しかし、悪影響なら引き離すことも考えないとな。
僕が厳しい顔をしていると気付き、お嬢様が背筋を伸ばす。
「実は、お祖父様のことで聞いて頂きたいお話がございます」
「はい。 僕でよろしければ伺いましょう」
場を和ませるために、ぼくはニコリと微笑む。
わざわざ支度中に押し掛けて来るのだ。
少女にとっては重要な話なのだろうが。
如何せん。 僕はまだ子供だ。
お嬢様も聞いて欲しいだけで、解決を希望しているわけではなさそうである。
お嬢様はお茶を一口飲んで、気持ちを落ち着かせた。
「先日、お祖父様が我が家に友人をお連れになったのです」
大旦那と同年代の男性だった。
顔に見覚えがないし、服装も少し変わっているので、他領からの客だろうと感じた。
「王都に書簡を送りたいとのことでした」
大旦那は高位貴族ではあるが、ちと脳筋のため、経済的にはあまり裕福ではない。
最初は王宮への通信便を希望していたが、我が家にはそのような高級な設備はないと断る。

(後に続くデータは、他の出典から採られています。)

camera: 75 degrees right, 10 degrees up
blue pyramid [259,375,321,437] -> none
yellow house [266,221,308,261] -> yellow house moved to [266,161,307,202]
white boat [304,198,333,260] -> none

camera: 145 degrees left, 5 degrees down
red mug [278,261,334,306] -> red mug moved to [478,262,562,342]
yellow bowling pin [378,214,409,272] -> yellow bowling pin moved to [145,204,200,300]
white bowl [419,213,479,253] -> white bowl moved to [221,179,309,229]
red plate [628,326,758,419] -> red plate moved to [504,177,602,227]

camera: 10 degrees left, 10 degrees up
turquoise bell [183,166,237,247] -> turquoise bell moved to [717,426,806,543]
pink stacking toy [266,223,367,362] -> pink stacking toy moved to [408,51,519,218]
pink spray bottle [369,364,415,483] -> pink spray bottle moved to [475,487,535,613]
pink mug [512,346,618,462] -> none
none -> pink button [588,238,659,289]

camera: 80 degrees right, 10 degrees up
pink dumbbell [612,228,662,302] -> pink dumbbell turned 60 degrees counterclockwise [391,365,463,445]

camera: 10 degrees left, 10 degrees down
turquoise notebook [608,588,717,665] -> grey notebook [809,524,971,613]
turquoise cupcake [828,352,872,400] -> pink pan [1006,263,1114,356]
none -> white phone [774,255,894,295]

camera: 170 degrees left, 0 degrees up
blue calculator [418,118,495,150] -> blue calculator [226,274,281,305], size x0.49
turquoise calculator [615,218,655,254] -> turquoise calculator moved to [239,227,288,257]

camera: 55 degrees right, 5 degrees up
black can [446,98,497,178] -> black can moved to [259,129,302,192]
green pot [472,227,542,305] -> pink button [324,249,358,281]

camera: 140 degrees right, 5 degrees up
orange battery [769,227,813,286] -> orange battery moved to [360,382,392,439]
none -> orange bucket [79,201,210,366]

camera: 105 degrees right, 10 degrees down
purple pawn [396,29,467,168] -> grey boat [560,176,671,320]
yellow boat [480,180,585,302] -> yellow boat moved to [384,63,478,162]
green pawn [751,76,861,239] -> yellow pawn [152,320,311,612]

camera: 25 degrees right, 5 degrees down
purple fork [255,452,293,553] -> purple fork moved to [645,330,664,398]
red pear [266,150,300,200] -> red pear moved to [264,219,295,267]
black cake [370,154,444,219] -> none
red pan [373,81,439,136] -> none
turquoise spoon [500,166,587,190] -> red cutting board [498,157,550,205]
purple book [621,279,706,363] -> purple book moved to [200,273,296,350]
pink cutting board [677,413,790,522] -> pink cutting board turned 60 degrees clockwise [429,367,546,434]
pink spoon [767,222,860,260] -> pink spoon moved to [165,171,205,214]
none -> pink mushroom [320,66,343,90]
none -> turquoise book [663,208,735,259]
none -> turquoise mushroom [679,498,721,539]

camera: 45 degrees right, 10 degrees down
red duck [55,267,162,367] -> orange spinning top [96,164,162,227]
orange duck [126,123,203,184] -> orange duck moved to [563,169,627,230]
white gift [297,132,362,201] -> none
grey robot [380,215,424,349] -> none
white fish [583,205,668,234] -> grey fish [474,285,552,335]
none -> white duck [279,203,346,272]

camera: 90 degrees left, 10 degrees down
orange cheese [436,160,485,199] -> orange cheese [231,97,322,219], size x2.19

あれは魔力を大量に消費する高価な魔道具で、王宮に頻繁に送る書簡も無い我が家には無用だった。
それで、通りの向かい側にある教会を勧める。
「王都の教会本部なら配達も請け負ってくださいますし。 何より1回だけなら寄付もそんなに高額にはなりませんから」
お嬢様が案内して教会に向かうことになった。
大旦那は過去に色々とあったので、未だに教会の敷居は高いらしい。
「その時、ご友人はご家族を連れていらしたのですが」
娘と孫娘だと紹介された。
「お二人とも美しく、身なりも礼儀作法もしっかり整っていらっしゃいました」
娘は顔も雰囲気も良く似ているが、孫娘は明らかに違う。
でも、自分のように養女かも知れない。
お嬢様は無理矢理、違和感を押し殺す。
他人の家の事情には無闇に踏み込まないようにするのも高位貴族の嗜みである。
教会では何故か、客人に対して神官や司祭までが頭を下げていた。
無事に送信が終わり、家に帰ろうとすると神官に呼び止められる。
「大丈夫ですか?。 粗相はございませんでしたか?」
意味が分からず首をかしげる彼女に神官は言った。
「あれは隣国の王女様御一行ですよ」と。
あー、知り合った高齢の騎士って大旦那か。
そんな気はしてたけど、世間は狭いな。
「そーですかー」
既にクロレンシア嬢は、メリーをお嬢様に預けて辺境伯領に戻っていた。
事情を知る者はいなかったのは幸いだったな。
「特に問題はないかと」
僕はチラリとメリーを見る。
緊張しているのか、立っているだけなのに汗をかいているみたいだ。
「メリーは、その方たちには会いましたか?」
「は、はいっ。 教会まで同行いたしました」
ふむ。
「何か違和感はなかったでしょうか?」
「あー」
メリーは何故か天を仰ぐ。
僕は念の為、メリーに対し極秘として手紙を渡した。
メリーの能力なのか、才能なのかは知らないが、彼女は魔力を察知する。
違和感があったらクロレンシア嬢か、お嬢様に伝えるように頼んだ。
決してその違和感から相手に対して失礼な行動を取らないよう、釘を刺した手紙だ。
「えっと、魔力的には問題ありませんでした」
メリーは、魔力無しの人間を違和感をもって識別出来る。
王女一行には『異世界人』は、いなかったようだ。
「ならば、大丈夫でしょう」
「ですが」
お嬢様とメリーは顔を見合わせた。
護衛中の会話の中でさり気なく。
「『異世界人』に会ったことはありますか?、って訊かれました」
メリーは任務については秘密だと答えたそうだ。
「教会でも暗号について訊ねていらっしゃいましたわ」
あの姫は『異世界人』の勧誘を諦めてはいなかった。